Gomez (2001) ressalta que para Foucault a máquina epistemológica e suas operações de demarcação tiveram uma esfera de ação bem maior que os espaços formais das academias e as instituições de pesquisa. Para Foucault (1982), o que em Bakhtin foi definido como condições de produção do discurso resvalou para a análise das instituições discursivas (privilegiando seus aparelhos).

É nesse contexto que Moraes (2002) afirma que as atuais bases informacionais na área da saúde constituem o efeito de uma ampliação do olhar médico sobre o corpo dos indivíduos, instituindo o que é designado, sob a base teórica de Foucault (1980), de “biopoder”. Os trabalhos em Ciência da Informação no campo da saúde ainda não teriam incorporado de maneira satisfatória essas reflexões.

Barreto (1994) caminha nesse sentido quando afirma: [...] ”estoques institucionais de informação, processados, gerenciados e controlados para uso político e econômico constituem uma infocontextura que convive e permeia uma superestrutura de informação [...] Assim, quem detém a propriedade dos estoques de informação determina a sua distribuição e condiciona potencialmente a produção do conhecimento”. Foucault (1982) chama a atenção para essa dimensão. Para este autor, no entanto, poder não é “algo que se tem ou não” – são práticas e relações que se exercem de forma complexa na sociedade.

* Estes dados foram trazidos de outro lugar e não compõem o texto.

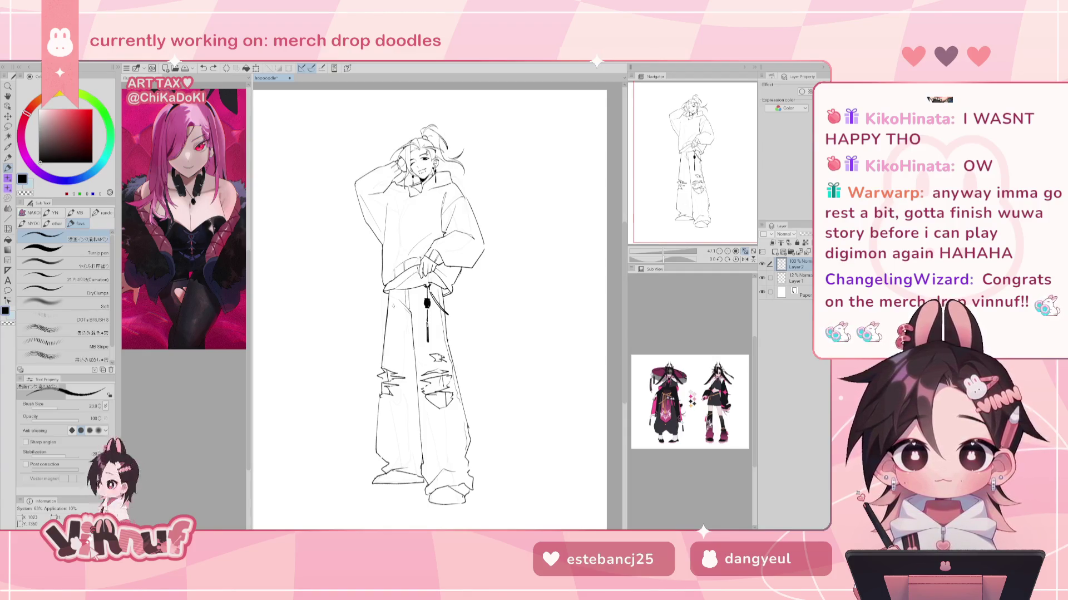
drag(423, 289, 404, 326)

Para Moraes (2002) a constituição organizativa da informação em saúde é – nesse sentido, expressão desse complexo processo de micropoderes, tendo um papel importante na fundamentação de dispositivos de vigilância, materializando-se em técnicas de dominação mais ou menos sutis. Para essa autora saber quantos nascem, de qual sexo, quantos filhos têm, de qual sexo, como adoecem e morrem, etc. constituem exemplos de constituição de dispositivos informacionais sobre o corpo dos indivíduos, uma tecnologia de controle disseminada pelas práticas de cadastramento e qualificação. Assim, as instituições de saúde ampliam e datalham seus acervos informacionais sobre a vida das pessoas, constituindo-se potencialmente em um dispositivo disciplinar.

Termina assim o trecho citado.